Ohne Sichtbarkeit keine Mandanten. Punkt. Sie müssen ja kein TikTok-Anwalt sein – aber wenigstens Google sollte wissen, dass Sie existieren. Nutzen Sie ebenfalls LinkedIn oder vergleichbare Portale. Über die (erlaubte) Form der Kommunikation erfahren Sie in Teil 2 mehr.

Finanzielle Naivität

Kein Plan, keine Rücklagen, kein Überblick = schneller Herzinfarkt. Erstellen Sie sich eine einfache Excel-Tabelle. Und haben Sie immer genug Liquidität für 3 Monate auf dem Konto.

Kein Plan für Akquise

Mandanten kommen nicht von allein.

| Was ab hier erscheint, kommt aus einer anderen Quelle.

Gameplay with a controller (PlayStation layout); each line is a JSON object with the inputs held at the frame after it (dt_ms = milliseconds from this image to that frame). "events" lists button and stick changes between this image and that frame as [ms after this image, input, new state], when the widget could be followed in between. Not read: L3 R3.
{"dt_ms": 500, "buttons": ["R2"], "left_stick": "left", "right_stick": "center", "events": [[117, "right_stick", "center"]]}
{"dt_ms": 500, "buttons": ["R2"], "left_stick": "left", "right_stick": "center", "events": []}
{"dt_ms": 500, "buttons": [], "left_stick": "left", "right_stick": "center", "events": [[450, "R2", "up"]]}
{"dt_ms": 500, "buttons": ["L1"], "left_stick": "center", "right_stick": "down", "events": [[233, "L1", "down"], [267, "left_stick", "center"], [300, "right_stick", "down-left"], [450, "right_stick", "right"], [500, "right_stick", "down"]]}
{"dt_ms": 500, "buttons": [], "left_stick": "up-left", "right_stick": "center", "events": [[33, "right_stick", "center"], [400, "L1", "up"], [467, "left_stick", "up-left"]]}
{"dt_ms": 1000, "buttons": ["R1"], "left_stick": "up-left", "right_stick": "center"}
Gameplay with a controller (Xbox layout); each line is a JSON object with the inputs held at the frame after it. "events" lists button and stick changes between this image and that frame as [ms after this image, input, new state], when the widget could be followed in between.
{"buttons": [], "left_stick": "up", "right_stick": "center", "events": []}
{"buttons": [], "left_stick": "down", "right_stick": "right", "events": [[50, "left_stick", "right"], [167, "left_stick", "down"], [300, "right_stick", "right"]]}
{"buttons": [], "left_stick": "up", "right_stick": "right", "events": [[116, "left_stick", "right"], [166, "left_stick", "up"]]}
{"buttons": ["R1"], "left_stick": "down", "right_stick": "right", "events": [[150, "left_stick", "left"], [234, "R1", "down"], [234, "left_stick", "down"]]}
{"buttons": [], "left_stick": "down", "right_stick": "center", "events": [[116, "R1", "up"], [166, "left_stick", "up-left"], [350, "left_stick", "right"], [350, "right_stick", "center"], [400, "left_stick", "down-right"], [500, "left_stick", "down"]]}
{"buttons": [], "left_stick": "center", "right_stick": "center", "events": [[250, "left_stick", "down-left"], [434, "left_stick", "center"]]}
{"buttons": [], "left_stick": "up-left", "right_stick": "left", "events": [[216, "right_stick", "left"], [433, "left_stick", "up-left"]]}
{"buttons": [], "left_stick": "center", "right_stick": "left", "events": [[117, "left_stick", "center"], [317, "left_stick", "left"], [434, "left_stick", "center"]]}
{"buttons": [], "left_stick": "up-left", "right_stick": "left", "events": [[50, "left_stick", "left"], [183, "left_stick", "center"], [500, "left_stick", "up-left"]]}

Haben Sie konkrete Maßnahmen parat: Empfehlungen, Online-Präsenz, Vorträge, Netzwerke.

Fazit: Wer sich frühzeitig mit den unternehmerischen Aspekten beschäftigt, erspart sich viele teure Lektionen.

Alles allein machen

Nur weil Sie selbstständig sind, müssen Sie nicht einsam sein. Netzwerken Sie, holen Sie sich einen Mentor, sprechen Sie mit Kollegen. Die meisten helfen gern.

 

Fazit: Der Sprung ins kalte Wasser – mit Plan wird’s warm

Kanzleigründung ist kein Spaziergang – eher ein Triathlon. Aber eben einer, bei dem Sie die Strecke selbst aussuchen. Wenn Sie bei dem Gedanken, Ihr eigenes Ding zu machen, nicht Panik, sondern Neugier spüren, dann sollten Sie wirklich mal in diese Richtung denken.
Sie müssen nicht perfekt vorbereitet sein. Aber Sie sollten es ernst meinen. Und ja – Sie dürfen auch Fehler machen – das wird sich auch gar nicht verhindern lassen. Das braucht Sie nicht zu schrecken, das ist normal. Hauptsache, Sie lernen schnell daraus.

Für jeden der jeweiligen Punkte gibt es am Markt auch käufliche Unterstützung. Wichtig ist aber, dass das, was Sie ausmacht, nicht durch Dritte gelöst wird. Es gibt Themen, die sind Chefsache, hier müssen Sie von Anfang an dabei sein.

Am Ende zählt nicht, ob Sie sofort den großen Durchbruch haben. Sondern ob Sie bereit sind, Ihr berufliches Leben selbst zu gestalten – mit allen Höhen, Tiefen und Freiheiten.

Und dran denken: Jede große Kanzlei hat mal klein angefangen – und das wird Ihr Ding!